TSearch: CLUSTER using GIST, query using GIN?

From

Hannes Dorbath

Date:

19 January 2008, 10:24:50

Does it make any sense to CLUSTER by a GIST index to move tuples with
similar lexems physically closer together on disc, drop it and use GIN
for the actual queries?

My queries are bound by HDD seek speed currently, might the above help
me or can it even be counterproductive?


--
Best regards,
Hannes Dorbath

Re: TSearch: CLUSTER using GIST, query using GIN?

From

Oleg Bartunov

Date:

19 January 2008, 11:10:33

On Sat, 19 Jan 2008, Hannes Dorbath wrote:

> Does it make any sense to CLUSTER by a GIST index to move tuples with similar
> lexems physically closer together on disc, drop it and use GIN for the actual
> queries?
>
> My queries are bound by HDD seek speed currently, might the above help me or
> can it even be counterproductive?

what do you want to speed up ? Search is very fast, see explain analyze.
The problem usually in the access to documents found to calculate
rank, headlines. If GIN  returns N documents, then you need to read
all of them to calculate rank and here you get slowdown.

     Regards,
         Oleg
_____________________________________________________________
Oleg Bartunov, Research Scientist, Head of AstroNet (www.astronet.ru),
Sternberg Astronomical Institute, Moscow University, Russia
Internet: oleg@sai.msu.su, http://www.sai.msu.su/~megera/
phone: +007(495)939-16-83, +007(495)939-23-83

Re: TSearch: CLUSTER using GIST, query using GIN?

From

Hannes Dorbath

Date:

19 January 2008, 11:24:50

Oleg Bartunov wrote:
> what do you want to speed up ? Search is very fast, see explain analyze.
> The problem usually in the access to documents found to calculate
> rank, headlines. If GIN  returns N documents, then you need to read
> all of them to calculate rank and here you get slowdown.

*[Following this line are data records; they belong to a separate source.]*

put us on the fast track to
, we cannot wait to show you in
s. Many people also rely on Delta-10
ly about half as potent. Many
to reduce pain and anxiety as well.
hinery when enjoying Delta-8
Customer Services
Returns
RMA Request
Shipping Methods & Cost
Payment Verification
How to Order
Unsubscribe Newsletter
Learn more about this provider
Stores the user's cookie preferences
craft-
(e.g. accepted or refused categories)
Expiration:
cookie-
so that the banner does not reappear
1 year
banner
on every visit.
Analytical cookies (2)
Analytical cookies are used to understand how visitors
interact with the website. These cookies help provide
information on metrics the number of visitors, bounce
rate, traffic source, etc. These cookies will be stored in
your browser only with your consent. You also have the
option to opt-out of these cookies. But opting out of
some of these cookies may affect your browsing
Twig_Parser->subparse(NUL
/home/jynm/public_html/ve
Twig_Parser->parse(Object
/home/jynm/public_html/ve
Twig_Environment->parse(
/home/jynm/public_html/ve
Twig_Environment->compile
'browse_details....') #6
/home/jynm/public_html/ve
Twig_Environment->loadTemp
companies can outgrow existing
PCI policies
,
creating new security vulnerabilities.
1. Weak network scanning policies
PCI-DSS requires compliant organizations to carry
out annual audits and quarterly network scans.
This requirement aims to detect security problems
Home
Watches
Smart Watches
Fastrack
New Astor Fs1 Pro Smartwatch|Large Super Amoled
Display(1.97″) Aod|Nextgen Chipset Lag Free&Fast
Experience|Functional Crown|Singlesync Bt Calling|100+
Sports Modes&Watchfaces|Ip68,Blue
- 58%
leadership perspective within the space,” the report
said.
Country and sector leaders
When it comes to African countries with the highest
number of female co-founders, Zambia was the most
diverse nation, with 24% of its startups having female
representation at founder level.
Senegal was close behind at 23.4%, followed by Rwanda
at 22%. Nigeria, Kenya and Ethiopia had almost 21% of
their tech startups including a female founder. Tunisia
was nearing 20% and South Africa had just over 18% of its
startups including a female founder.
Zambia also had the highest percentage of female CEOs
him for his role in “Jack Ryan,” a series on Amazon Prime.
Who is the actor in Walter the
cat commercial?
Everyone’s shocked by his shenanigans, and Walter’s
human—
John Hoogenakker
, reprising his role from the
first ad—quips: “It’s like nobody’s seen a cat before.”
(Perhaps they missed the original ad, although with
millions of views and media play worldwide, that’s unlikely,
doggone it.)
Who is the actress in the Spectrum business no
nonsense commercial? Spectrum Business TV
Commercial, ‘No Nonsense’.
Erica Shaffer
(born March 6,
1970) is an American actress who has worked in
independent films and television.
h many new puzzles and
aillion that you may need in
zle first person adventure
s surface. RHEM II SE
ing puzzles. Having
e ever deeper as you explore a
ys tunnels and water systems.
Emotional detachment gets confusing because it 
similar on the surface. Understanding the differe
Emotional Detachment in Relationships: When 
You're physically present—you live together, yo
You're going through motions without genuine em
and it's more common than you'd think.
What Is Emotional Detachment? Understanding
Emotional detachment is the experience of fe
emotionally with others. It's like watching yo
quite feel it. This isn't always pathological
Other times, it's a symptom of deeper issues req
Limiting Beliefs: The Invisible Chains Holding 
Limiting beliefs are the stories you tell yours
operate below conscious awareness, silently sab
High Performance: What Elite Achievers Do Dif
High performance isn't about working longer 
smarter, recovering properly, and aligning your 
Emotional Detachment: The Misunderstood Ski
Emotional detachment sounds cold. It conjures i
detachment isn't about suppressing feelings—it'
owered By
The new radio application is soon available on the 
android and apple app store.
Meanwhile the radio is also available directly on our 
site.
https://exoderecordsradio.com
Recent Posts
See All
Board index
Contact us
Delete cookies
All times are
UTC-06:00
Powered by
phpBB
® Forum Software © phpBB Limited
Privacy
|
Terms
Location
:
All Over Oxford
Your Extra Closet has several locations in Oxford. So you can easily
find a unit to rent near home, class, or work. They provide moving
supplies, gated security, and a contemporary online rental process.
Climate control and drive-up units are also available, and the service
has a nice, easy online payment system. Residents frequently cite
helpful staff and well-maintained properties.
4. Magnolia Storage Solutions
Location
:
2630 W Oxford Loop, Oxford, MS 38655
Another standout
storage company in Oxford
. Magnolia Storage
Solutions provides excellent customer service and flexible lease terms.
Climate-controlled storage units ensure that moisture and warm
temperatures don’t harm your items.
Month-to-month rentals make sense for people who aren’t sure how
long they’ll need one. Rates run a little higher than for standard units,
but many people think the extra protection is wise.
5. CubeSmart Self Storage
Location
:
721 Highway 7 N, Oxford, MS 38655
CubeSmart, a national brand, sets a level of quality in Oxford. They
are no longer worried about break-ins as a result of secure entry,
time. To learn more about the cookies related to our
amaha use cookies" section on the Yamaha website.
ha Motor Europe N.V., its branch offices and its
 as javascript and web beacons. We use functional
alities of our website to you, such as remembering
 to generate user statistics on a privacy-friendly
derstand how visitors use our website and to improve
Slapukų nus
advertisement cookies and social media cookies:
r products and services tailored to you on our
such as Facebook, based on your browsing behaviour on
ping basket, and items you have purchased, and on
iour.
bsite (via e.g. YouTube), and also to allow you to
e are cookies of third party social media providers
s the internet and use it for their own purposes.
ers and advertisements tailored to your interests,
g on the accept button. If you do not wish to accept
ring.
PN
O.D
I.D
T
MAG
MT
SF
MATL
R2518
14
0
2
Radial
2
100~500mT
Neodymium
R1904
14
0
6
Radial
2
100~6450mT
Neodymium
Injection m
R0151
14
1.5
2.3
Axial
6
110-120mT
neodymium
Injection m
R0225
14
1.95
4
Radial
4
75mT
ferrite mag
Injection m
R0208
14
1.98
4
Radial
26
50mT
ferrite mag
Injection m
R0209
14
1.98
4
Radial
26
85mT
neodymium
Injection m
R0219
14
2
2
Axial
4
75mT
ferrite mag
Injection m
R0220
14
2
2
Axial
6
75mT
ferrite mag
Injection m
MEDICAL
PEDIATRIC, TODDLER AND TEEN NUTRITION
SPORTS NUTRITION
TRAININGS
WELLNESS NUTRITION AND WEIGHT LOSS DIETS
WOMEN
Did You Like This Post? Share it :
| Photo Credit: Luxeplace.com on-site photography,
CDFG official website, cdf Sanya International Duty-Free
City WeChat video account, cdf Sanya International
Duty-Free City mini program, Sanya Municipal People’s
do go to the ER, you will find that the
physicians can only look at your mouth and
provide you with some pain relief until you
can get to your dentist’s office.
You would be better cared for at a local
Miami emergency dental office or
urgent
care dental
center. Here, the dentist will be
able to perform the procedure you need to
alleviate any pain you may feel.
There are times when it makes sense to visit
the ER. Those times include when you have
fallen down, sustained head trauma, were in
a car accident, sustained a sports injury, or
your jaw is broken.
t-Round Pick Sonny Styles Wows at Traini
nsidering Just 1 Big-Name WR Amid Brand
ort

I don't use headline or rank yet. It's a pure test setup. The table is
around 130GB in size. The disc sub system is able to deliver around
430MB/sec sequential read, but it dies in random seek activity. To my
understanding this because of MVCC checking the visibility of each
matching row. Now I though I could improve that by moving similar rows
physically closer together. It's static data, it won't change at all.

--
Best regards,
Hannes Dorbath